Cf. Jacques-Alain Miller. Coisas de fineza em psicanálise”, aula do dia 6 de maio de 2009.

Jacques Lacan. Sobre a questão do rabisco analítico em que se podem ler todos os sentidos que se quiser até o mais arcaico, pode-se ler com proveito o Seminário, Livro XI, Os quatro conceitos fundamentais da psicanálise, capítulo XIX “Da interpretação à transferência”, onde Lacan afirma que a interpretação não é aberta a todos os sentidos. A interpretação é uma via que faz surgir um significante irredutível e que o sujeito está sujeitado.

Sacha Nacht. La présence du psychanalyste. Paris, PUF, 1963.

  • … função fálica, referência, denotação, existência

Lacan, ao desenvolver, nesse capítulo, a função fálica, ou seja, o fato de que o falo denota o poder de significação (ou homem ou mulher), isto tem direta relação com seu texto de 1958 “A significação do falo”. Lembremos, aqui, que o termo Bedeutung, que se encontra no título da “Significação do falo”, é uma alusão ao termo de “referência” em Frege – e desenvolvido sob os auspícios da denotação em Russel.

 

Autores citados:

Os principais pontos da teoria de G. Frege são: a formalização sistemática; a análise de frases complexas; a análise de quantificadores; a teoria da demonstração e da definição, assim como a análise dos números.
Enquanto que um dos criadores da filosofia analítica, tem, como principais textos: “O que é uma função?” (Onde ele explica o que denota uma função: a noção de expressão de cálculo e a noção de variável), “Função e conceito” (um conceito é uma função cujo valor é um valor de verdade) e “Sentido e Referência” (Über Sinn und Bedeutung). Este último texto é considerado como um dos textos fundadores da filosofia analítica.
A Bedeutung se traduz, então, por referência, ao que se denota, ao que se aponta em relação a uma existência, e que se encontra em relação ao real.
Já o Sinn é efeito de sentido, a significação, o que é da essência, o que outorga atributos a alguma coisa.

Bertrand Russell foi um matemático, lógico e filósofo. Ele é considerado um dos mais importantes filósofos do século XX. Juntamente com Frege, Russel é um dos fundadores da lógica contemporânea. Seu texto “Da denotação”, é considerado como um dos artigos mais influentes de todo o século XX, onde ele tenta, de acordo com J.-A. Miller, extrair, de todo o enunciado, o ato referencial.

Referências:

Bertrand Russell. Os pensadores. Ensaios escolhidos. Da denotação (1905). Abril Cultural, 1978. (pp. 03 - 14).
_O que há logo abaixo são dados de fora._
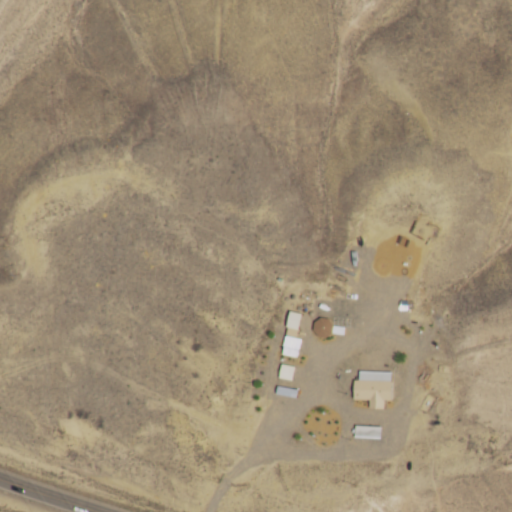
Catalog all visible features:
road: (50, 495)
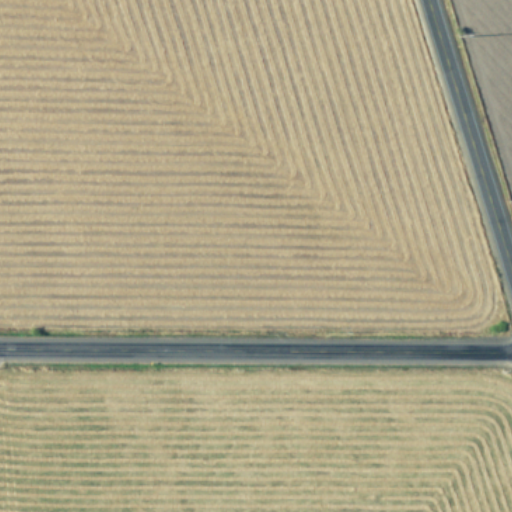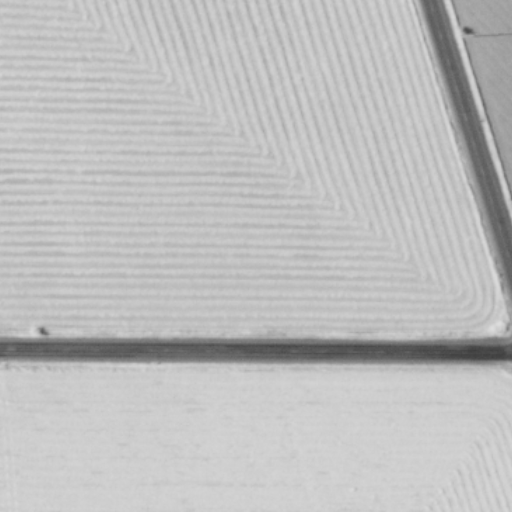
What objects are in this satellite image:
crop: (499, 39)
road: (468, 140)
crop: (210, 159)
road: (256, 355)
crop: (243, 471)
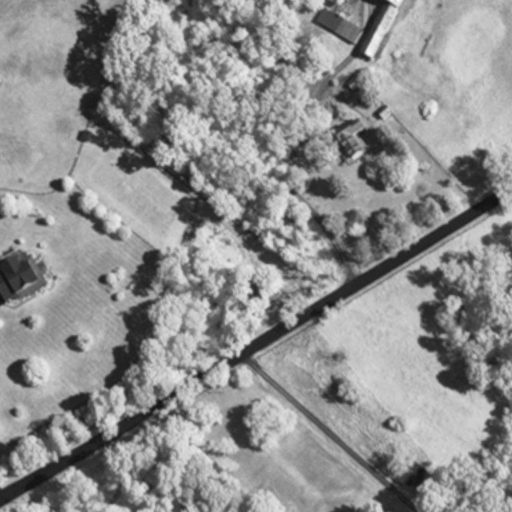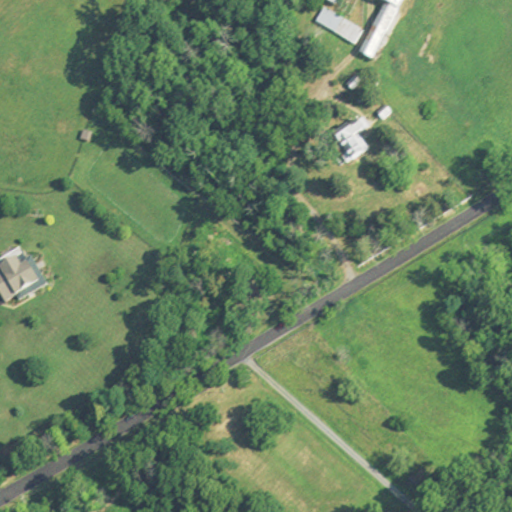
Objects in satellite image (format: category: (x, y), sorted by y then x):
building: (345, 27)
building: (389, 29)
building: (361, 139)
road: (300, 142)
building: (25, 284)
road: (257, 346)
road: (332, 433)
road: (1, 496)
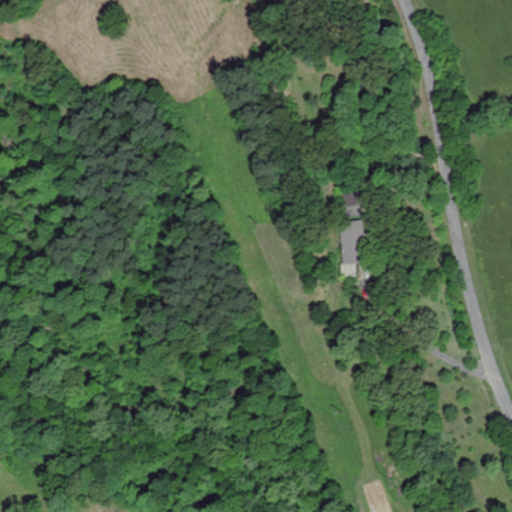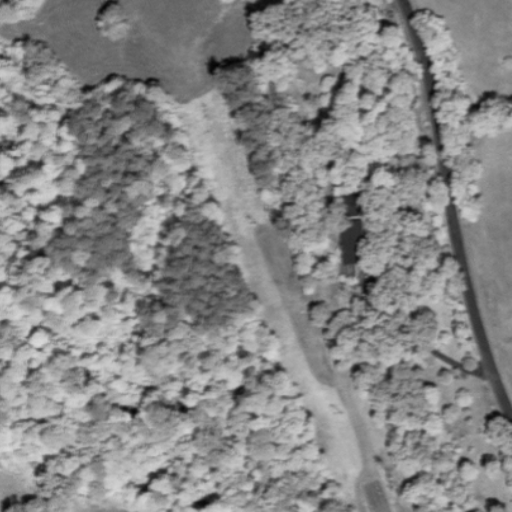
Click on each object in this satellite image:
road: (453, 206)
building: (348, 240)
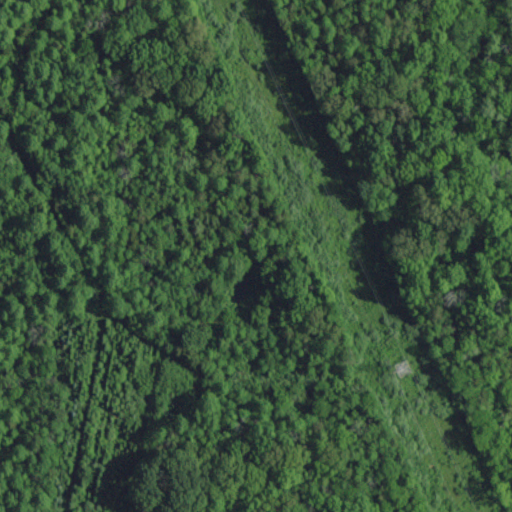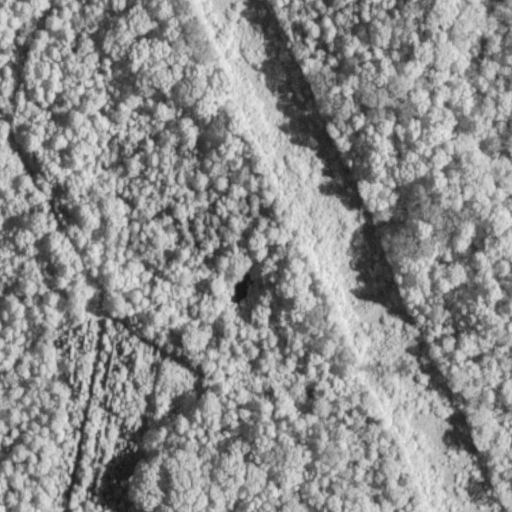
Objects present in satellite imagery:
power tower: (394, 361)
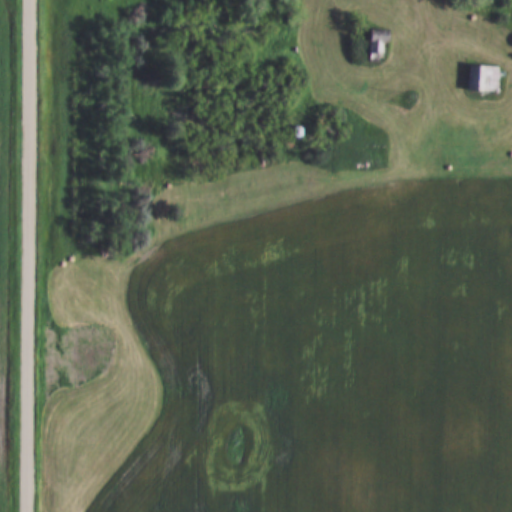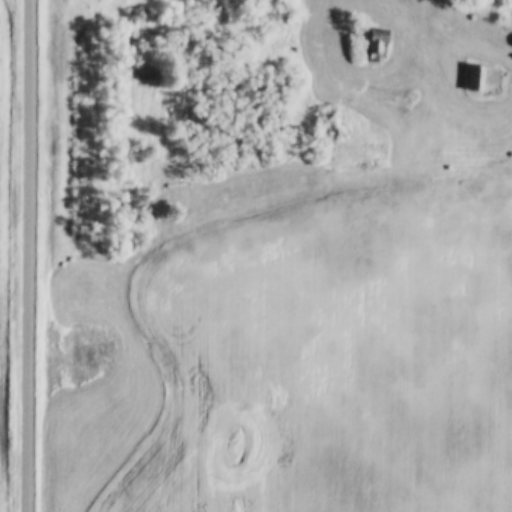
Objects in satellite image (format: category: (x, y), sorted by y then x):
building: (374, 45)
road: (450, 71)
building: (480, 80)
road: (32, 256)
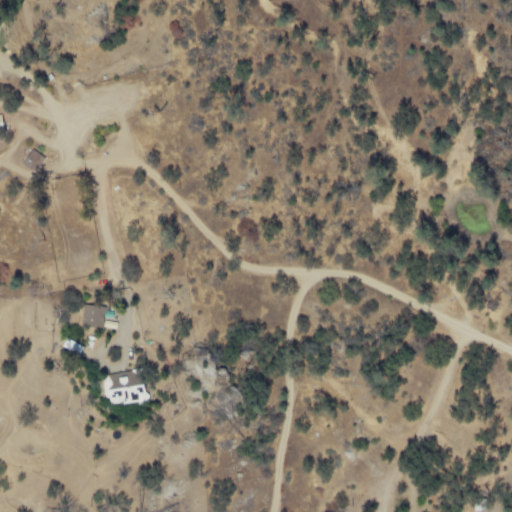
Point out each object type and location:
building: (1, 12)
road: (43, 90)
building: (3, 121)
road: (80, 123)
road: (125, 142)
building: (38, 161)
road: (195, 218)
road: (107, 225)
road: (410, 302)
building: (98, 316)
building: (131, 387)
road: (402, 457)
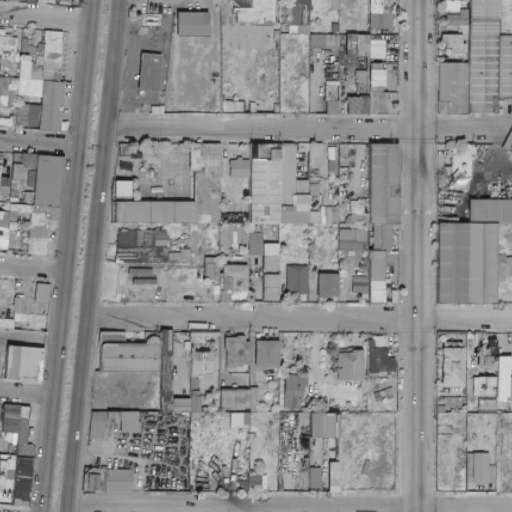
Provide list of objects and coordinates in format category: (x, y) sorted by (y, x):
gas station: (143, 72)
park: (179, 176)
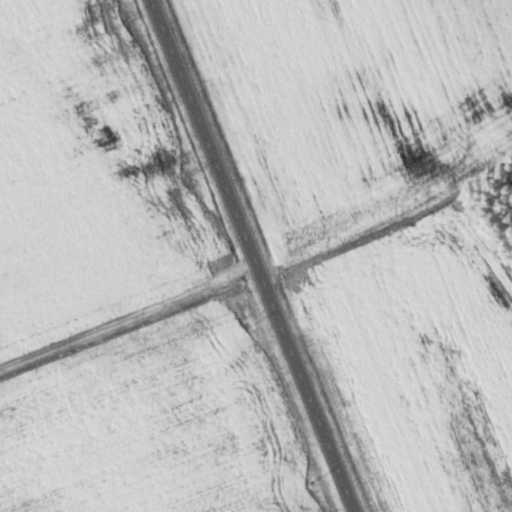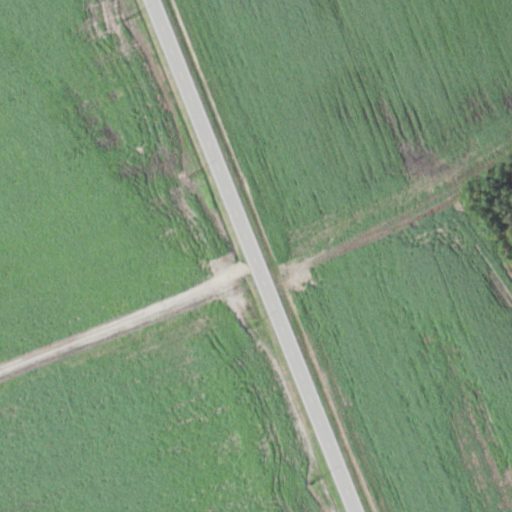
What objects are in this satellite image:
road: (274, 256)
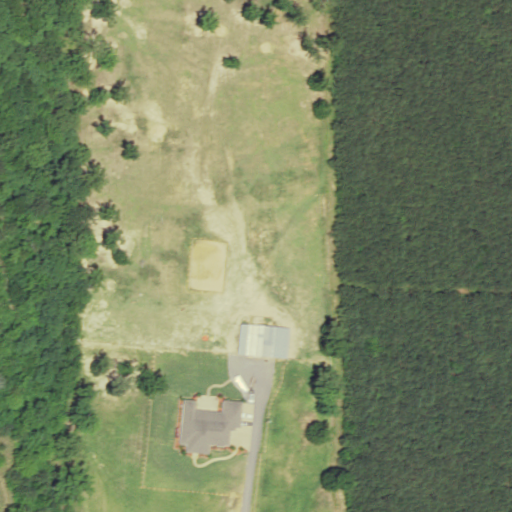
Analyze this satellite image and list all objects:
building: (258, 341)
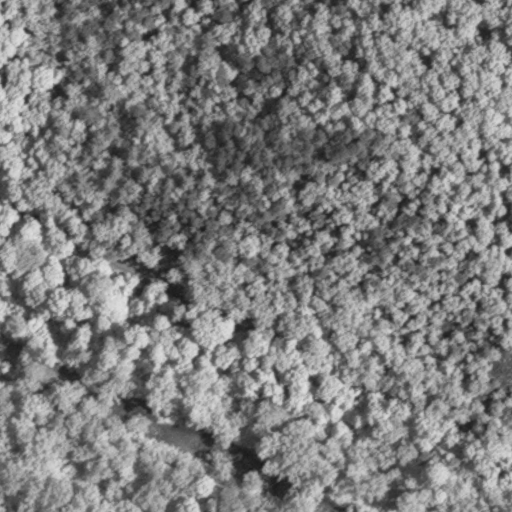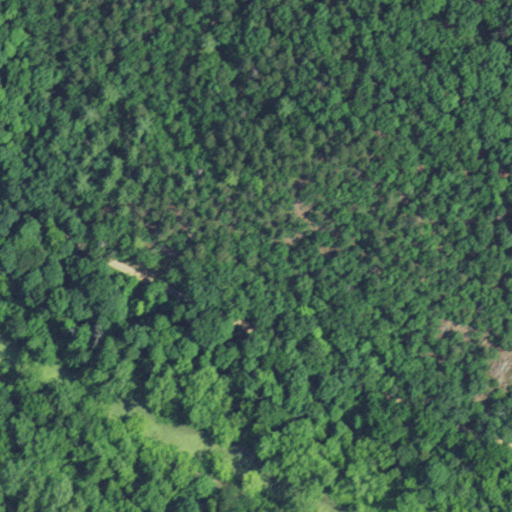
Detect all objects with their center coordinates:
road: (253, 331)
road: (137, 447)
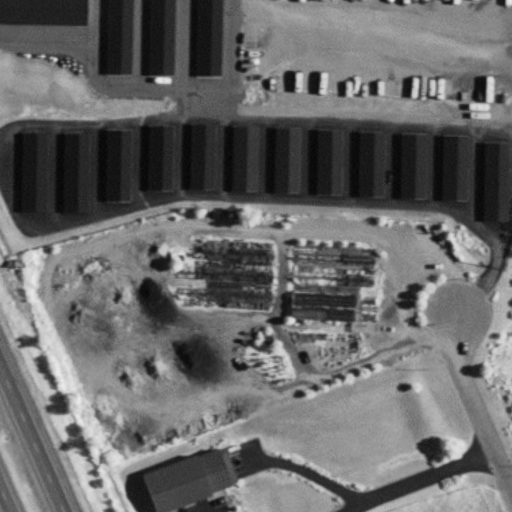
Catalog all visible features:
road: (181, 90)
building: (198, 156)
building: (199, 157)
building: (156, 158)
building: (156, 158)
building: (240, 158)
building: (240, 159)
building: (282, 160)
building: (282, 160)
building: (324, 162)
building: (323, 163)
building: (115, 165)
building: (114, 166)
building: (30, 172)
building: (31, 173)
building: (72, 173)
building: (72, 173)
building: (236, 255)
building: (236, 255)
building: (235, 276)
building: (236, 276)
building: (322, 280)
building: (324, 280)
road: (396, 280)
building: (235, 297)
building: (236, 298)
building: (320, 307)
building: (321, 308)
road: (475, 402)
road: (31, 440)
road: (307, 471)
road: (419, 479)
building: (184, 480)
road: (4, 500)
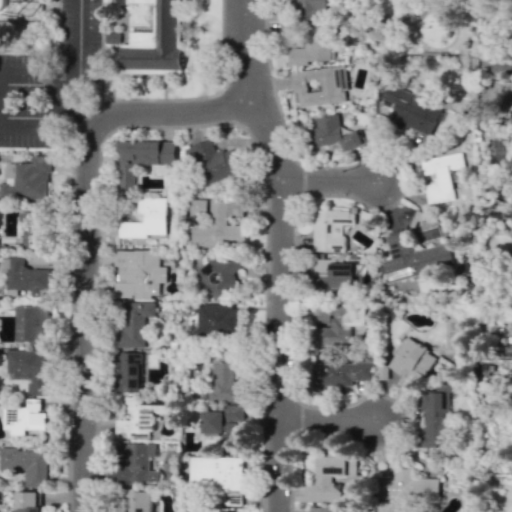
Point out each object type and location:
water tower: (21, 0)
building: (20, 5)
building: (308, 7)
road: (417, 35)
building: (155, 41)
building: (153, 42)
building: (314, 45)
building: (500, 65)
parking lot: (47, 78)
building: (320, 86)
building: (411, 110)
building: (511, 116)
road: (44, 124)
building: (332, 132)
building: (141, 159)
building: (214, 161)
building: (441, 175)
building: (27, 178)
building: (26, 179)
road: (332, 180)
building: (147, 219)
building: (34, 227)
building: (216, 228)
building: (330, 229)
road: (86, 238)
road: (280, 253)
building: (412, 257)
building: (138, 274)
building: (334, 274)
building: (24, 275)
building: (218, 275)
building: (27, 277)
building: (218, 318)
building: (33, 323)
building: (133, 323)
building: (35, 324)
building: (332, 325)
park: (455, 334)
building: (508, 346)
building: (411, 360)
building: (29, 369)
building: (30, 369)
building: (129, 371)
building: (340, 373)
building: (225, 379)
building: (140, 416)
building: (23, 417)
building: (435, 417)
road: (327, 422)
building: (224, 426)
building: (135, 463)
building: (26, 464)
building: (215, 472)
building: (329, 478)
building: (407, 485)
building: (136, 500)
building: (26, 501)
building: (321, 508)
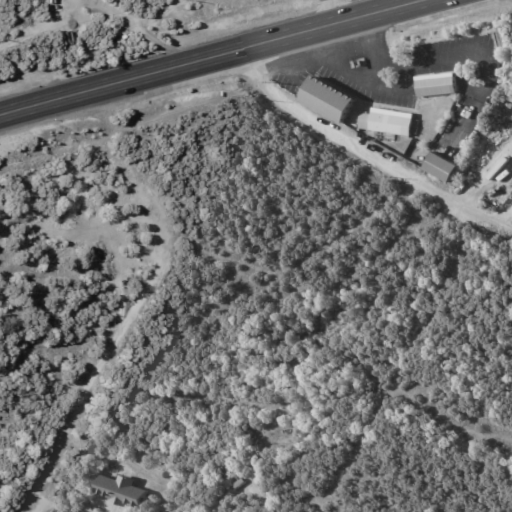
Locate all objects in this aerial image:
road: (333, 11)
road: (144, 28)
road: (36, 30)
road: (211, 55)
road: (451, 59)
road: (341, 68)
building: (432, 83)
building: (436, 84)
road: (393, 88)
building: (328, 99)
building: (333, 99)
building: (392, 112)
building: (390, 121)
building: (385, 123)
road: (365, 151)
building: (442, 167)
building: (448, 168)
building: (235, 486)
building: (121, 491)
building: (123, 493)
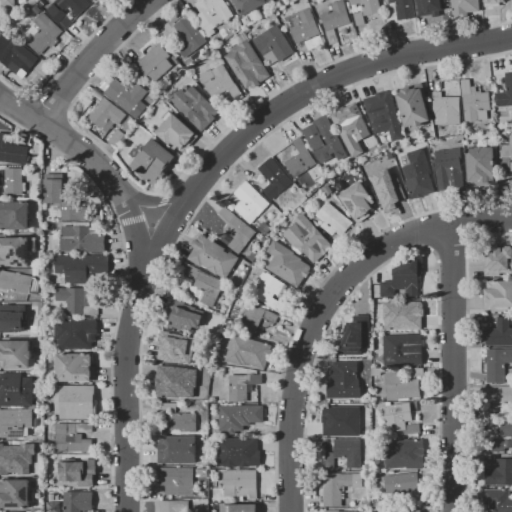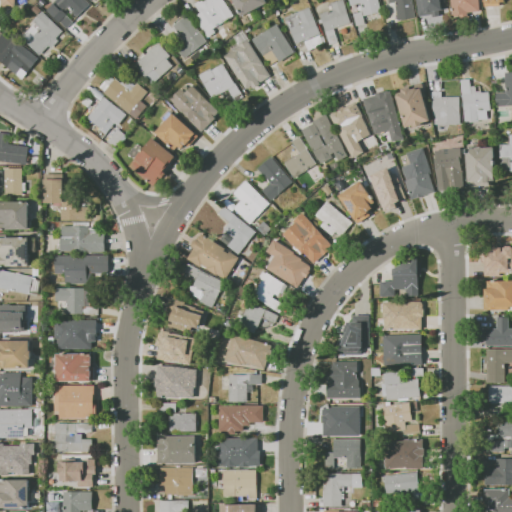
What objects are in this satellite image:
building: (492, 2)
building: (493, 2)
building: (7, 3)
building: (9, 4)
building: (247, 5)
building: (249, 5)
building: (367, 5)
building: (368, 5)
building: (441, 5)
building: (428, 6)
building: (464, 6)
building: (464, 6)
building: (403, 8)
building: (404, 8)
building: (37, 9)
building: (68, 9)
building: (66, 10)
building: (212, 13)
building: (357, 13)
building: (212, 14)
building: (359, 17)
building: (334, 18)
building: (334, 19)
building: (302, 25)
building: (303, 27)
building: (90, 28)
building: (247, 28)
building: (43, 32)
building: (41, 33)
building: (187, 35)
building: (188, 36)
building: (215, 41)
building: (314, 42)
building: (273, 43)
building: (272, 44)
building: (12, 54)
building: (15, 54)
road: (95, 57)
building: (247, 62)
building: (153, 63)
building: (154, 63)
building: (246, 64)
building: (46, 67)
building: (220, 80)
building: (218, 81)
building: (504, 91)
building: (505, 92)
building: (124, 93)
building: (126, 94)
road: (314, 95)
building: (94, 97)
building: (473, 100)
building: (474, 102)
building: (194, 105)
building: (412, 105)
building: (413, 105)
building: (446, 105)
building: (195, 106)
building: (445, 109)
building: (383, 113)
building: (502, 113)
building: (105, 114)
building: (384, 114)
building: (106, 115)
building: (351, 126)
building: (352, 128)
building: (175, 131)
building: (454, 131)
building: (175, 132)
building: (116, 137)
building: (323, 139)
building: (324, 139)
building: (386, 147)
building: (11, 149)
building: (12, 149)
building: (36, 153)
building: (392, 153)
road: (86, 154)
building: (506, 155)
building: (506, 156)
building: (299, 158)
building: (300, 158)
building: (152, 160)
building: (152, 161)
building: (479, 164)
building: (481, 165)
building: (325, 167)
building: (448, 168)
building: (450, 168)
building: (417, 173)
building: (419, 174)
building: (274, 176)
building: (1, 177)
building: (273, 177)
building: (13, 180)
building: (14, 180)
building: (385, 183)
building: (387, 187)
building: (327, 189)
building: (64, 196)
building: (64, 198)
building: (358, 200)
building: (249, 201)
building: (250, 201)
building: (357, 201)
building: (14, 214)
building: (14, 215)
building: (332, 219)
building: (333, 219)
building: (264, 228)
building: (236, 230)
building: (235, 231)
building: (307, 237)
building: (82, 238)
building: (307, 238)
building: (81, 239)
building: (14, 250)
building: (14, 250)
building: (212, 255)
building: (212, 256)
building: (498, 259)
building: (500, 260)
building: (285, 261)
building: (287, 263)
building: (81, 266)
building: (81, 266)
building: (36, 271)
building: (403, 279)
building: (15, 280)
building: (402, 280)
building: (18, 282)
building: (204, 285)
building: (205, 285)
building: (269, 290)
building: (270, 291)
building: (498, 294)
building: (499, 295)
building: (77, 299)
building: (78, 299)
road: (322, 304)
building: (234, 311)
building: (184, 314)
building: (188, 314)
building: (402, 314)
building: (401, 315)
building: (255, 316)
building: (256, 316)
building: (12, 317)
building: (12, 318)
building: (361, 321)
building: (356, 332)
building: (499, 332)
building: (75, 333)
building: (76, 333)
building: (499, 333)
building: (354, 344)
building: (175, 347)
building: (175, 347)
building: (402, 349)
building: (403, 349)
building: (249, 350)
building: (248, 351)
building: (15, 352)
building: (16, 354)
building: (496, 363)
building: (495, 364)
building: (74, 366)
building: (75, 366)
road: (128, 367)
road: (452, 369)
building: (377, 371)
building: (415, 371)
building: (176, 378)
building: (343, 379)
building: (38, 380)
building: (344, 380)
building: (175, 381)
building: (241, 385)
building: (243, 385)
building: (398, 386)
building: (401, 387)
building: (15, 389)
building: (15, 389)
building: (500, 393)
building: (500, 393)
building: (170, 395)
building: (213, 399)
building: (75, 400)
building: (75, 400)
building: (167, 407)
building: (343, 413)
building: (239, 416)
building: (239, 416)
building: (400, 417)
building: (399, 418)
building: (340, 420)
building: (14, 421)
building: (183, 421)
building: (15, 423)
building: (364, 429)
building: (326, 431)
building: (339, 431)
building: (72, 436)
building: (72, 436)
building: (500, 436)
building: (502, 436)
building: (176, 448)
building: (177, 449)
building: (238, 451)
building: (239, 451)
building: (344, 452)
building: (344, 453)
building: (403, 453)
building: (404, 453)
building: (16, 458)
building: (16, 458)
building: (152, 462)
building: (72, 469)
building: (78, 471)
building: (499, 471)
building: (200, 472)
building: (499, 473)
building: (176, 479)
building: (177, 480)
building: (34, 482)
building: (239, 482)
building: (401, 482)
building: (240, 483)
building: (400, 483)
building: (338, 486)
building: (339, 487)
building: (15, 492)
building: (15, 492)
building: (152, 495)
building: (52, 496)
building: (57, 497)
building: (77, 500)
building: (497, 500)
building: (498, 500)
building: (77, 501)
building: (378, 502)
building: (366, 503)
building: (33, 504)
building: (171, 505)
building: (173, 505)
building: (353, 505)
building: (54, 506)
building: (239, 507)
building: (240, 507)
building: (340, 510)
building: (403, 510)
building: (406, 510)
building: (17, 511)
building: (332, 511)
building: (380, 511)
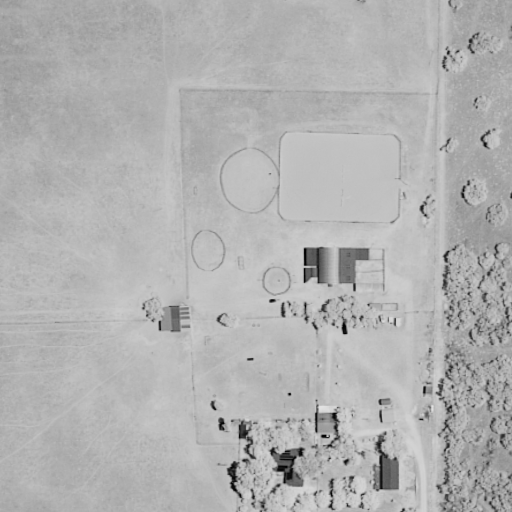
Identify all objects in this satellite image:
building: (173, 318)
building: (327, 419)
road: (419, 459)
building: (290, 464)
building: (387, 472)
Gottlob Frege. “Sobre o sentido e a referência” (1892). In: ALCOFORADO, P. Lógica e filosofia da linguagem. São Paulo: Cutrix, 1978, 160 p.

Jacques Lacan, O Seminário, livro XVIII, De um discurso que não fosse semblante, capítulo IX “Um homem e uma mulher e a psicanálise”.

Cf. também a esse respeito o curso de Jacques-Alain Miller « L’Un-tout-seul », sobretudo a aula de 16 de março de 2011, na qual Miller diz que o que está como referência em Frege, denotação em Russel, para os analistas está a existência.

Eric Laurent. « Trois énigmes : le sens, la signification, la jouissance ». La Cause freudienne, 02/1993, n°23. - pp. 43-50.

 

TEMA 2 –  ESCRITA CHINESA E SEXUALIDADE

Segundo Dr. Severino Cabral, professor-pesquisador do Instituto Brasileiro de Estudos de China Ásia-Pacífico (IBECAP), Robert Van Gulik foi um diplomata holandês, conhecido como grande erudito em questões sinológicas e se tornou celebre como autor das “Enquêtes du juge Ti”, quando era embaixador no Japão em 1949.


Nesse período, ele descobriu, num antiquário em Tóquio, os clichês originais de um álbum de desenhos representativos da arte erótica da época Ming. Publicou-a numa edição especial, limitada aos especialistas, acompanhada de um prefácio de sua autoria, em 1951, com o título de “Estampes érotiques en couleurs de la période Ming, avec un Essai sur la vie sexuelle des Chinois de la dynastie Han à la dynastie Tsing, 206 av. J.-C.-1644”, em 3 volumes.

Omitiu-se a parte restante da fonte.